* **Extrait choisi**
--------------------

Mon problème essentiel est que je ne suis pas encore mort.

Mathieu Riboulet ; Le Regard de la source

Vendredi 23 mars 2018

Bordeaux – Paris. Première classe. Les couleurs, les formes, me rappellent la Keihan line, que l’on empruntait parfois pour aller à Osaka. Mais c’est l’Afrique du Sud que je rejoins.

Jeudi 22 mars 2018

Ils installent alors trois fauteuils étonnamment colorés sur la scène sombre, écran bleuté au fond, et autour, éparpillées, les feuilles utilisées dans la mise en scène de ce “Prendre dates” que l’on vient de voir, adapté du texte de Patrick Boucheron et Mathieu Riboulet, adaptation en mode mitraillette, métaphore maladroite mais pas le temps de dire ouf, l’esprit ne suit pas, je veux une respiration, pour réfléchir, parfois. Le texte, ce sont ces jours, du 6 au 14 janvier 2015, ces jours qui ont figé tout le monde, ces jours que j’ai regardés de loin, depuis le Japon, c’était le soir quand on a su pour Charlie, c’était étrange quand on a su pour la suite, la Porte de Vincennes c’était alors un autre monde, ce n’était plus vraiment mon pays, plus tout à fait.
Dans les fauteuils, ils attendent des questions. Elle ne viennent pas. L’absence de M. Riboulet décédé récemment, semble imposer le silence. Je me demande, mais je ne demande pas, comment l’historien P. Boucheron travaille avec ce genre de distance temporelle
, autre, proche. Comment, quand il évoque les attentats sur d’autres continents, il regarde les distances géographiques… Je crois qu’il y aurait alors eu trop de moi-même dans cette question. Comme dans les phrases que je viens d’écrire, peut-être.

Mardi 20 mars 2018

Elle dit son prénom. Il pleure. Ce n’est rien et c’est tout. Elle n’a presque rien dit depuis qu’elle l’a ramené de la gare, la voici mettant la table, floue, derrière ce visage net éclairé par la cheminée, visage qui cherche à sourire, parce qu’il le faut. Un prénom, donc, presque rien d’autre. Le film se tient sur ça, le peu, un plan fixe très court sur l’escalier en béton d’un jardin, une mère silencieuse, un père qui, en un rien, dit tout. Et puis une pêche, le plaisir dans ce qu’il a d’aussi cru et doux qu’un fruit, le désir, frôlé, là encore, presque rien, un contact, des pieds, une caméra qui se détourne vers les feuillages. Et puis des flous qu’on craint voir se répéter, mais non, ils s’échappent, légers.

--------------------

(Données de compréhension de graphiques)
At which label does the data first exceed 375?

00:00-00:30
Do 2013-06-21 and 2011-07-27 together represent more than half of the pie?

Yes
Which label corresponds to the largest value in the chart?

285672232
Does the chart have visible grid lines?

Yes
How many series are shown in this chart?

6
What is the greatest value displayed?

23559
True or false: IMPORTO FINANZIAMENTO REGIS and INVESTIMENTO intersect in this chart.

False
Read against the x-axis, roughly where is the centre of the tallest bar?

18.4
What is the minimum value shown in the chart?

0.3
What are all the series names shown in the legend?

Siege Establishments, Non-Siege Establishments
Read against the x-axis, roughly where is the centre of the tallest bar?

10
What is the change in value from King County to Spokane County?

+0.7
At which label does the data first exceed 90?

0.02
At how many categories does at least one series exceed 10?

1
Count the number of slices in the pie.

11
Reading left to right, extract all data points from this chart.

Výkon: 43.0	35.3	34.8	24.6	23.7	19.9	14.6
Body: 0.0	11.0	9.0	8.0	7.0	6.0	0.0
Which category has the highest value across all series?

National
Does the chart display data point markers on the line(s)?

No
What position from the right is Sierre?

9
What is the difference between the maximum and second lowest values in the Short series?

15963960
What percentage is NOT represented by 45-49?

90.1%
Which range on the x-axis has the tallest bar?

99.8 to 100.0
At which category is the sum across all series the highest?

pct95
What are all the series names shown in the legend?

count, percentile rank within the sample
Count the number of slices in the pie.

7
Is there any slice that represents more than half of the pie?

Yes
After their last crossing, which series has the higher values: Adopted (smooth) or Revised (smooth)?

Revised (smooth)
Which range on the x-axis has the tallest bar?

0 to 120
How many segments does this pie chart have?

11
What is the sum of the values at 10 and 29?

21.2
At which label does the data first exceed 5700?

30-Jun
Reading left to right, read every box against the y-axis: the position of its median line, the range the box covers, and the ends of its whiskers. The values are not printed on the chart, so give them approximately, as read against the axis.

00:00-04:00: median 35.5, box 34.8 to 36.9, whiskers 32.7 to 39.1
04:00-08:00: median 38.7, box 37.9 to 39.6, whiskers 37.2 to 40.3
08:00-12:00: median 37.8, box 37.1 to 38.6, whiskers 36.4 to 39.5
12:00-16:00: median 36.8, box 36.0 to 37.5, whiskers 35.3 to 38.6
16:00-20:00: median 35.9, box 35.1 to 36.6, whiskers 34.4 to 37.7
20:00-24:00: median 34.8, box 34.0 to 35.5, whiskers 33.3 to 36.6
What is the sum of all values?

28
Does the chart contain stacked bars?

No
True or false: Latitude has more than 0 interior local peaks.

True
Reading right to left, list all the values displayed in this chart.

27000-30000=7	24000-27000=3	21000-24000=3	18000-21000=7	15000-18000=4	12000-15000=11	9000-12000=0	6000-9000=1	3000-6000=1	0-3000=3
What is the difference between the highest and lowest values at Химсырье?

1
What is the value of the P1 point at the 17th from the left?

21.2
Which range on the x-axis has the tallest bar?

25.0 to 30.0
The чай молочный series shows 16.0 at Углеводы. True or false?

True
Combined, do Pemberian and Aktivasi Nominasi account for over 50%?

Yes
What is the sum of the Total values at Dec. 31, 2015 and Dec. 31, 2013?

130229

--------------------

* **Consigne**
Rédigez la suite de l'extrait choisi, ce journal tenu en mars 2018, en reprenant juste après sa dernière phrase.

* **Votre réponse**
En quittant la salle, deux filles me suivent, l’une chuchote qu’elle s’est fait chier. Ch, lui, dira que c’est chouchou. Je comprends que je suis face à une réalité, la mienne, et à ce que j’en fais, alors spectateur du sentiment encore présent, longtemps, toujours, qu’il est dur et beau d’aimer, mais que, comme le dit le père, le chagrin et la douleur sont des sentiments qu’il faut vivre, avant d’être asséché.
C’est dur de ne pas être seul quand on voudrait pleurer. C’est dur de parler d’un film qu’on a aimé. C’est encore plus dur quand il répond aux mois, aux années, passées, à venir, à ce qui se dessine peut-être, à ce qui a éclaté, existé, aux larmes, les miennes ou celles des autres, ici ou sur d’autres continents. Alors au bar, les clips nous emmènent vers le rire. Et Bonnie Tyler articule comme le poisson : dans le vide.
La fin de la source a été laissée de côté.